We expected something like this simply because of the pedigree of the developer and its technology. Metro and the 4A engine command immense respect for many PC enthusiasts in terms of the way it pushes technology. Metro 2033 on PC punished the most powerful rigs and looked generally a generation apart from its console release on Xbox 360 - utilising technology in artful, non-tacked on ways above and beyond what consoles could deliver. I would know, it was the second game I played on my vintage 2010 Core i7 930 PC paired with two GTX 470s in SLI- and 2033 sure made a mess of that PC on ultra. I am not a complete masochist, but I do enjoy seeing even the best PC hardware punished.

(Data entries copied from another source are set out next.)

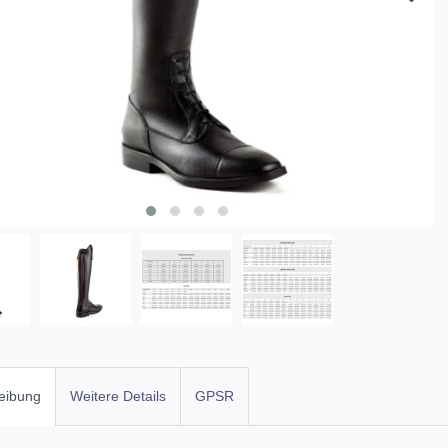
eibung
Weitere Details
GPSR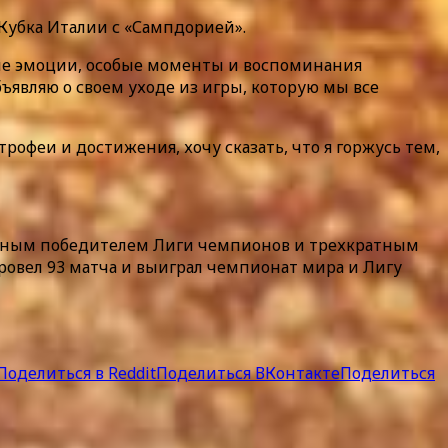
 Кубка Италии с «Сампдорией».
ные эмоции, особые моменты и воспоминания
ъявляю о своем уходе из игры, которую мы все
трофеи и достижения, хочу сказать, что я горжусь тем,
ратным победителем Лиги чемпионов и трехкратным
провел 93 матча и выиграл чемпионат мира и Лигу
Поделиться в Reddit
Поделиться ВКонтакте
Поделиться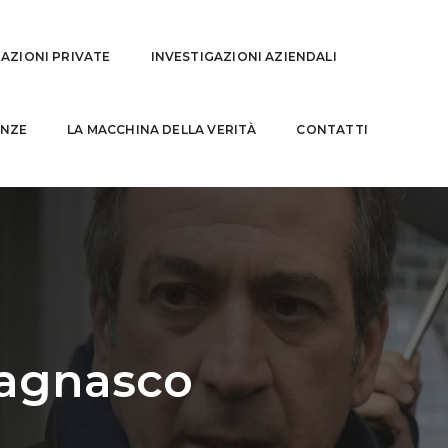
GAZIONI PRIVATE
INVESTIGAZIONI AZIENDALI
NZE
LA MACCHINA DELLA VERITÀ
CONTATTI
vagnasco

This tradition is continued with Metro Exodus in a way that I am particularly excited about. As is, Metro Exodus' PC version takes the cake as the thing to beat for me in the future. The 4A engine has seen a vast array of upgrades, and Metro Exodus runs the gamut of graphics effects and polish that I love from first-person games. And Metro does first-person so well, starting with that most essential of elements - inhabiting the view of a character. Metro makes you feel as if you are Artyom in several ways, many of which are down to the graphical techniques in place.